Giovanni Parlavecchia ci ha improvvisamente lasciati l'altro ieri, venerdì 9 Febbraio 2024. Decano fra i consiglieri della Società Storica della Valdelsa, lascia un vuoto profondo non solo nella nostra Società, ma nell’intero mondo culturale del territorio, in particolare di Castelfiorentino e Colle di Val d’Elsa, che sono state le sue città. Giovanni era nato nel 1949, figlio di Francesco, uomo di scuola e anch’egli membro ed ex-presidente della Società Storica della Valdelsa. La sua formazione era storiografica, ma aveva dedicato gran parte della sua vita professionale al mondo delle biblioteche. Ha diretto per decenni la Biblioteca Vallesiana e i servizi culturali di Castelfiorentino, nel periodo d’oro del loro sviluppo, fra gli anni Settanta e i Duemila, portandoli a rappresentare un modello di qualità nell’intera Toscana. In particolare, aveva reso la Biblioteca un centro di educazione permanente, cercando di avvicinarla ai gruppi sociali culturalmente più deboli.

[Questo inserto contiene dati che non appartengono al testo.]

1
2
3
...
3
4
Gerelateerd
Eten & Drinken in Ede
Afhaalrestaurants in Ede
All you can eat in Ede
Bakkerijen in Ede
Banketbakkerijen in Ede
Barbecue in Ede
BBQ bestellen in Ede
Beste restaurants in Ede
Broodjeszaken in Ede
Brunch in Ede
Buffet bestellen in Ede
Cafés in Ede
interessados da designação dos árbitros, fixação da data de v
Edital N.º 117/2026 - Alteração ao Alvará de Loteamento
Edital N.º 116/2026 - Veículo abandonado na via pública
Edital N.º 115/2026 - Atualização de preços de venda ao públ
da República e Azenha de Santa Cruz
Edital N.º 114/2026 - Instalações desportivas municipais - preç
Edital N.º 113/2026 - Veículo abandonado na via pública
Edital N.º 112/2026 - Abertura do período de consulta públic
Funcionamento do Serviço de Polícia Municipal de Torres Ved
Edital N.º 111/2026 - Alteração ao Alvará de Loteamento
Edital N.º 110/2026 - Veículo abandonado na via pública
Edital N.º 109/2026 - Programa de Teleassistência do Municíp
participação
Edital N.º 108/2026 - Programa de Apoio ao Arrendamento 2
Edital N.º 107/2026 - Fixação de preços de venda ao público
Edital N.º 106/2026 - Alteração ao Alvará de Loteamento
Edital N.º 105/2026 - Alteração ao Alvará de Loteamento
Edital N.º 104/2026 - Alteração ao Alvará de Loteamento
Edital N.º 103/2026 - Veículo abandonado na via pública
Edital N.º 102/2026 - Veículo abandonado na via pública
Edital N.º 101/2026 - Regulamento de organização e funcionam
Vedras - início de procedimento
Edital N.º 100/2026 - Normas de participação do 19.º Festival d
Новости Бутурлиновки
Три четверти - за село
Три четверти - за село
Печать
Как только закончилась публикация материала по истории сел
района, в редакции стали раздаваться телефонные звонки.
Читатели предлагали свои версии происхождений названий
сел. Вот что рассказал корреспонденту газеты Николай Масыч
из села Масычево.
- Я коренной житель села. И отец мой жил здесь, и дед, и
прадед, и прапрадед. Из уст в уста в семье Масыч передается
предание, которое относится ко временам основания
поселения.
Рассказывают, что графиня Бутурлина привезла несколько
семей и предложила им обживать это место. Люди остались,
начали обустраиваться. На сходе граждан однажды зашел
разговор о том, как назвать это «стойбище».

Ad esempio i punti di prestito decentrati, dalla stazione ai parrucchieri alle sale d’aspetto dei pediatri, portavano i libri a ceti che ne erano tradizionalmente lontani, contribuendo a una effettiva democratizzazione della cultura. Fra le altre iniziative culturali cui aveva dato il suo contributo determinante è da ricordare il rilancio del Teatro del Popolo, di cui era stato Presidente alla riapertura nel 2009, e al quale aveva anche di recente dedicato importanti studi storici (come il volume Il Teatro del Popolo di Castelfiorentino, Storia e memoria 1867-2017, Milano 2018). Al lavoro come dirigente culturale, infatti, Giovanni aveva da sempre affiancato la ricerca storica, con una collaborazione di lungo periodo con la «Miscellanea Storica della Valdelsa», la prestigiosa rivista nata proprio a Castelfiorentino alla fine dell’Ottocento. Negli ultimi anni aveva prodotto importanti studi su svariati aspetti delle vicende novecentesche del nostro territorio, concentrandosi in particolare sugli anni del fascismo e della Resistenza in Valdelsa: temi che affrontava in modo tutt’altro che distaccato, animato al contrario da profondissime convinzioni democratiche e antifasciste (testimoniate fra l’altro dalla sua adesione all’ANPI).
Poco più di un mese fa era stato il principale animatore di un partecipatissimo convegno sulla storia della ferrovia Colle-Poggibonsi, e sulle contrastate decisioni riguardo la sua chiusura (“Il treno voluto e poi perduto”). La sua relazione in quella occasione (che si può ascoltare qui) testimonia delle due grandi e maggiori qualità di Giovanni: una grande passione civile e intellettuale, unita a una cultura vasta e profonda; e, dall’altro lato, uno stile sottilmente e costantemente ironico. Questa ironia non solo caratterizzava la sua produzione scientifico-letteraria, ma era forse anche il suo modo di prendere la vita, uno stile che rimane certamente nel ricordo di chi lo ha conosciuto. Giovanni era prima di tutto un uomo brillante, buono e giusto. La sua è una perdita incolmabile, e uniamo il nostro cordoglio a quello dei familiari e in particolare dell’amata moglie Laura. Troveremo il modo di riflettere sulle eredità che lascia alla Società Storica e alle altre istituzioni culturali e civili che ha aiutato a crescere.